Em viagem a Buenos Aires, o líder do PMDB na Câmara dos Deputados, Henrique Eduardo Alves (RN), e o deputado Mauricio Rands (PT-PE) divergiram nesta quinta-feira sobre qual partido deve presidir a Casa nos primeiros dois anos da nova legislatura.

Segundo Alves, o PMDB já chegou a um consenso sobre estabelecer um rodízio com o PT, no qual a sua legenda comandaria a Câmara em 2011 e 2012, enquanto os petistas assumiriam a Presidência nos dois anos seguintes.

"Para nós, está claro o rodízio na Câmara. E também sabemos que no Senado existe um regimento que não permite esse revezamento. Mas o PT quer rodízio também no Senado e isso não é permitido”, disse o peemedebista.

“Se a tese do rodízio não prevalecer, o PMDB vai pra disputa. Nós defendemos o rodízio, mas o PT está numa briga interna grande", afirmou. Alves sugeriu que o PMDB já chegou a um consenso para que ele ocupe a presidência da Câmara dos Deputados.

Já na opinião de Rands, que é ex-líder de seu partido na Câmara, “é natural” que o PT ocupe a Presidência na primeira metade do mandato, que começa em janeiro. Segundo o deputado, o PT ficaria à frente da Câmara em 2011 e 2012, enquanto o PMDB ocuparia a Presidência do Senado.

“O PT elegeu 88 deputados e o PMDB, 75. É mais natural que o PT, que tem a maior bancada, tenha a Presidência da Câmara no primeiro biênio”, afirmou.

Embora não descarte uma disputa, Alves indica que prefere um acordo. “Nós temos experiência necessária para entender que o conflito não é bom para a estabilidade. Por isso, nada será impositivo. Não pode ser um cabo de guerra”, disse.

Formação do Ministério

Rands afirmou que, no momento, a prioridade para os partidos aliados é definir quem comandará o Legislativo. “Primeiro vamos definir a presidência da Câmara, e depois os ministérios”, disse.

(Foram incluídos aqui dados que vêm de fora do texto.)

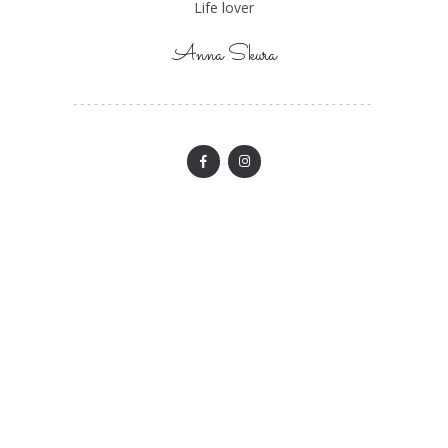
Life lover
Anna Skura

No entanto, o atual presidente da Câmara e vice-presidente eleito, Michel Temer (PMDB-SP), acredita que a definição dos nomes dos ministérios da futura presidente Dilma Rousseff é mais importante.

O próximo vice-presidente da República diz ter sugerido a Dilma e ao presidente do PT, José Eduardo Dutra, que “o melhor é manter a atual equação” de ministérios porque “se mexer pode começar a ter problemas”.

Segundo Temer, o PMDB vai trabalhar para a “tranquilidade” (com o PT). Além disto, ele afirmou que seria “útil” ter um ministério com maior presença feminina, mas ressalvou que “a palavra final será da presidente”.

Meirelles e Palocci

O peemebebista disse que o atual presidente do Banco Central, Henrique Meirelles, está “habilitado” para “ocupar qualquer cargo do país e especialmente na área econômica”. Segundo ele, qualquer indicação para Meirelles no novo governo “será aplaudida pelo PMDB”.

Temer defendeu o ex-ministro da Fazenda Antonio Palocci para o cargo de ministro-chefe da Casa Civil, por considerá-lo “com capacidade extraordinária de agregação e com tranqüilidade” para o posto.

O atual presidente da Câmara disse também que José Alencar é um modelo de vice a ser seguido. “Eu quero cumprir meu papel constitucional, quero ser um vice modesto. Eu não sou espaçoso e jamais darei cotoveladas para ganhar espaço”, disse.

Os parlamentares brasileiros estão na capital argentina para participação no VI Fórum Parlamentar Ibero-americano, que vai até esta sexta-feira.